Ninth Circuit Allows Project Applicants To Defend Their Projects Against NEPA Lawsuits

Author(s): Scott B. Birkey, Kenneth B. Bley, Andrew B. Sabey, Michael H. Zischke

Source: CCN Client Alert

1/14/2011

At long last, the Ninth Circuit has recognized that project applicants and others who have an interest in federal actions subject to a NEPA challenge may fully participate in the NEPA litigation. In Wilderness Society v. US Forest Service (Magic Valley Trail Machine Association as intervenor) an en banc decision handed down on January 14, 2011, the Ninth Circuit finally rectified what many had considered to be a grave anomaly in the basic notions of due process protection for project applicants whose federal approvals come under attack for alleged NEPA violations.

Historically, the Ninth Circuit had held that only the approving federal agency was a proper defendant in the action. So not only was the plaintiff freed from any obligation to name the project applicant as a defendant, but if the project applicant sought to intervene in the action to protect its valuable approvals, the court doors were closed to the applicant. In California, this rule stood in stark contrast to CEQA litigation in state courts, in which the petitioners are legally obligated to name as real parties "any recipient of an approval that is the subject of an action." (Pub Res Code section 21167.6.5(a)). Indeed, a failure to timely name and serve a project applicant can lead to dismissal of a CEQA suit for failing to name indispensable parties in California state courts.
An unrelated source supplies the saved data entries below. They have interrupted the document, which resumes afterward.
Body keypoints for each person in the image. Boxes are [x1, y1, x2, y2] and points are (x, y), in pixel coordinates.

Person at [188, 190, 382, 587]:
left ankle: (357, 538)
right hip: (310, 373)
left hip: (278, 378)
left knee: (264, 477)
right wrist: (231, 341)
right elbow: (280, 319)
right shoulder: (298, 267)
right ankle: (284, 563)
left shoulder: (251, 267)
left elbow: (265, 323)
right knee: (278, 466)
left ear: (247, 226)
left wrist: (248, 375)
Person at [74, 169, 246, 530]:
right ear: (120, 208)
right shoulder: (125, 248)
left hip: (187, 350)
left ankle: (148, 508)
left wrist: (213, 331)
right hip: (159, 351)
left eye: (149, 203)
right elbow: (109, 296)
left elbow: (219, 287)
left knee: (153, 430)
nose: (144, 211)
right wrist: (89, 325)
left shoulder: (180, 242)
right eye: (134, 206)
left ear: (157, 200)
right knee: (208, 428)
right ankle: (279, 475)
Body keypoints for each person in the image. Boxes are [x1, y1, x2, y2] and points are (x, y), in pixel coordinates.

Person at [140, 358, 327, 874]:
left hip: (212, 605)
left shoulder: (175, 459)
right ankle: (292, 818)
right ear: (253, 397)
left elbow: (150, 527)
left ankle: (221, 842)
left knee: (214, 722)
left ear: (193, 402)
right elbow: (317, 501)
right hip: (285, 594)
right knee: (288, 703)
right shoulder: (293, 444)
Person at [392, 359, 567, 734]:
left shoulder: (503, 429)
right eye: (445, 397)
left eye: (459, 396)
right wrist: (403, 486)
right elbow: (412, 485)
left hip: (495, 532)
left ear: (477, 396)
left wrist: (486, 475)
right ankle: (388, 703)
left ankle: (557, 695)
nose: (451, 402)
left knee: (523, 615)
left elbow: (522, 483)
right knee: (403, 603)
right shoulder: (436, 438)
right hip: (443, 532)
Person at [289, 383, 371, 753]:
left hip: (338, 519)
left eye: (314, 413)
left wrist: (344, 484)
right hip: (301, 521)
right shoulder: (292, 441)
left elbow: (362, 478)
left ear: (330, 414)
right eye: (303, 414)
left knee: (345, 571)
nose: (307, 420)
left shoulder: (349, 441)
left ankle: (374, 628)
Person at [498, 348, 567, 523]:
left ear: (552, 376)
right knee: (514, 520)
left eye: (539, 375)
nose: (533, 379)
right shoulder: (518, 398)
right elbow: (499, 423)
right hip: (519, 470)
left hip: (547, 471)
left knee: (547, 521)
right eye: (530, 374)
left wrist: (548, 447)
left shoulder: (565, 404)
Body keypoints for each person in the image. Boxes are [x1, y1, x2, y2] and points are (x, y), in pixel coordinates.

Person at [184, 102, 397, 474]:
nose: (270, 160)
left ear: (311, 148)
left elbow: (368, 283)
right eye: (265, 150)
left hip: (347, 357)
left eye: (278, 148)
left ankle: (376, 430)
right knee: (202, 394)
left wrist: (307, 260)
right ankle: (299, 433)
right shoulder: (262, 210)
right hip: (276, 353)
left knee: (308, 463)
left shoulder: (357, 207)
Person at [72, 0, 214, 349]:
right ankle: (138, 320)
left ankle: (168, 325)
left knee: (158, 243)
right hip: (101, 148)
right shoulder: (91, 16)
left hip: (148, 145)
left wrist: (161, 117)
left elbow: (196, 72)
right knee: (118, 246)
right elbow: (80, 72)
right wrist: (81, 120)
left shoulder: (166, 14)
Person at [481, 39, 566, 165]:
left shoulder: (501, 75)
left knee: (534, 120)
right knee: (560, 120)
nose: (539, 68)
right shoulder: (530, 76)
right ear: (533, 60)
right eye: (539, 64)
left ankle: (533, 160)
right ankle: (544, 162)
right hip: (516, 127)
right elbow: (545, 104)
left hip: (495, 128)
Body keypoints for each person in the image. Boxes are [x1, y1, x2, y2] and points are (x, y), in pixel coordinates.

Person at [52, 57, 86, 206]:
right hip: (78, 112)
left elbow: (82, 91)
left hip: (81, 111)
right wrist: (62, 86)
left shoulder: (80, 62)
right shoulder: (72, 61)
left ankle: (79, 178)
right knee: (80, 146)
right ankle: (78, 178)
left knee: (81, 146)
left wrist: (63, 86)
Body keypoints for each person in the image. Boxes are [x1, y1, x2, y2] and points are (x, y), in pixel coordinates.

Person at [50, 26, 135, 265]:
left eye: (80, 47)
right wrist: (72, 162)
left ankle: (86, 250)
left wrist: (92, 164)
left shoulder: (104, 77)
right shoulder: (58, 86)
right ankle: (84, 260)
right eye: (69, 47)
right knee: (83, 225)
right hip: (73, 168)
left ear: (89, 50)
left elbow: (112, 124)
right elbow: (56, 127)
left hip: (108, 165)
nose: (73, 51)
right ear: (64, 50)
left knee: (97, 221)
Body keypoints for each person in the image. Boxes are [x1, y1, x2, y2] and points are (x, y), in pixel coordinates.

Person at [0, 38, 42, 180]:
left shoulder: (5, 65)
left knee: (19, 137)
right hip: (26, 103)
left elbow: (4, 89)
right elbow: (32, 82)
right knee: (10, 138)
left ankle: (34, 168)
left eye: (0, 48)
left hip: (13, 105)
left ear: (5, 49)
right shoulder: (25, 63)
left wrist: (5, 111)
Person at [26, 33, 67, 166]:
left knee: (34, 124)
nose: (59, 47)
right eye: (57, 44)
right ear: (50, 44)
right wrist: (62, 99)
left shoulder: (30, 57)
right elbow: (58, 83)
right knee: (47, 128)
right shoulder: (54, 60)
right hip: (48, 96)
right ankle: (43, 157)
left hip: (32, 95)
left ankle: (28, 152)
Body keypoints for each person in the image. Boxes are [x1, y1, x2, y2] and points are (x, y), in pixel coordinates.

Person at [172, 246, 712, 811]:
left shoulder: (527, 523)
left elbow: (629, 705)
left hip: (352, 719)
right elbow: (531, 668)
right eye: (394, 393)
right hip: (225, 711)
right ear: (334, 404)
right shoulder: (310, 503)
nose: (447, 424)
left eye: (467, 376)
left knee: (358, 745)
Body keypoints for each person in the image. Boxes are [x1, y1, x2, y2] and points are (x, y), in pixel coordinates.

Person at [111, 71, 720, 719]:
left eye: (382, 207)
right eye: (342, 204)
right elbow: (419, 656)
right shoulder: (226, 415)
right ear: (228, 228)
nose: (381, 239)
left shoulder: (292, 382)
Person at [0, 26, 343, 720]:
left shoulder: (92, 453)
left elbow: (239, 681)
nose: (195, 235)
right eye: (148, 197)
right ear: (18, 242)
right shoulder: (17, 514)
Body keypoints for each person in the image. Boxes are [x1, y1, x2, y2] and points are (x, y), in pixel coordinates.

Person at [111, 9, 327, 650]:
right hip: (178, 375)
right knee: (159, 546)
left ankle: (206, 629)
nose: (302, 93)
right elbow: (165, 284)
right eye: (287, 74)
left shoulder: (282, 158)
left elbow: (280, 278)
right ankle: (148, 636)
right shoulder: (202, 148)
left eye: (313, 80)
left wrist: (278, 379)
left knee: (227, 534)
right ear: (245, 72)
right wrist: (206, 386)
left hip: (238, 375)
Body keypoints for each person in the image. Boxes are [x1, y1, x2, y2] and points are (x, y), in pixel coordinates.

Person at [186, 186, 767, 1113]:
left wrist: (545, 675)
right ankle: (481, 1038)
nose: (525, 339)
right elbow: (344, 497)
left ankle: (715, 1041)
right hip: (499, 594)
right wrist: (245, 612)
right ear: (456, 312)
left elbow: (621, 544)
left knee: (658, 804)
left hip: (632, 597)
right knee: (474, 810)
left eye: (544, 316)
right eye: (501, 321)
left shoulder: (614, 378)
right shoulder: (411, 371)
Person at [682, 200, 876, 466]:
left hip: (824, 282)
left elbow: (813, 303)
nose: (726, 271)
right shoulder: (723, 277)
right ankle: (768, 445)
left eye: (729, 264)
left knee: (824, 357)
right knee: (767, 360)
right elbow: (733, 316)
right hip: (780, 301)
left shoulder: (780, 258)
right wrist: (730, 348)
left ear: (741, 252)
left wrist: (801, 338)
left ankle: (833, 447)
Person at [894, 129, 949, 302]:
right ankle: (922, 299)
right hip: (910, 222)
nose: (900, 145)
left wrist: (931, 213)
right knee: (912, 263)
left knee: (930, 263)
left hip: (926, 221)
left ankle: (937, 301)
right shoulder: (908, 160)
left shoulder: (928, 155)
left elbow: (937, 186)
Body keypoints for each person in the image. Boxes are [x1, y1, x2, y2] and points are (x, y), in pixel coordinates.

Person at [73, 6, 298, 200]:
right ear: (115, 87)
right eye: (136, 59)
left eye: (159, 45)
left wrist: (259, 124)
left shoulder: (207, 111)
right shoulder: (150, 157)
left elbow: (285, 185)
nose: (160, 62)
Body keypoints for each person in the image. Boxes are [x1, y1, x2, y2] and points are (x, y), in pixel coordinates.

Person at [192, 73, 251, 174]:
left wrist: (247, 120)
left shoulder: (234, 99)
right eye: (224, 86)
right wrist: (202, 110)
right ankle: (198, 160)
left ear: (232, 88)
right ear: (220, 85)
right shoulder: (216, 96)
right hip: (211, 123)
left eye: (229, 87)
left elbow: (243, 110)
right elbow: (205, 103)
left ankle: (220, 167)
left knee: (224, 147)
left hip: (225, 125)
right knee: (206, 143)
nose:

The Ninth Circuit's new ruling means that when project applicants seek to intervene as defendants, "courts need no longer apply a categorical prohibition on intervention on the merits, or liability phase, of NEPA actions." Under the new ruling, "to determine whether a putative intervenor demonstrates the 'significantly protectable' interest necessary for intervention of right in a NEPA action, the operative inquiry should be, as in all cases, whether 'the interest is protectable under some law,' and whether “there is a relationship between the legally protected interest and the claims at issue.”

As the Ninth Circuit stated, an intervenor "will generally demonstrate a sufficient interest for intervention of right in a NEPA action, as in all cases, if it will suffer a practical impairment of its interests as a result of the pending litigation.”

This is a welcome change for any project applicant who has been forced to stand on the sidelines and watch as a federal approval is set aside by a court. This new standard will also benefit the judiciary because project applicants who have an economic stake in the case before the court will often be able to contribute substantively to the quality of the legal analysis and advocacy before the court.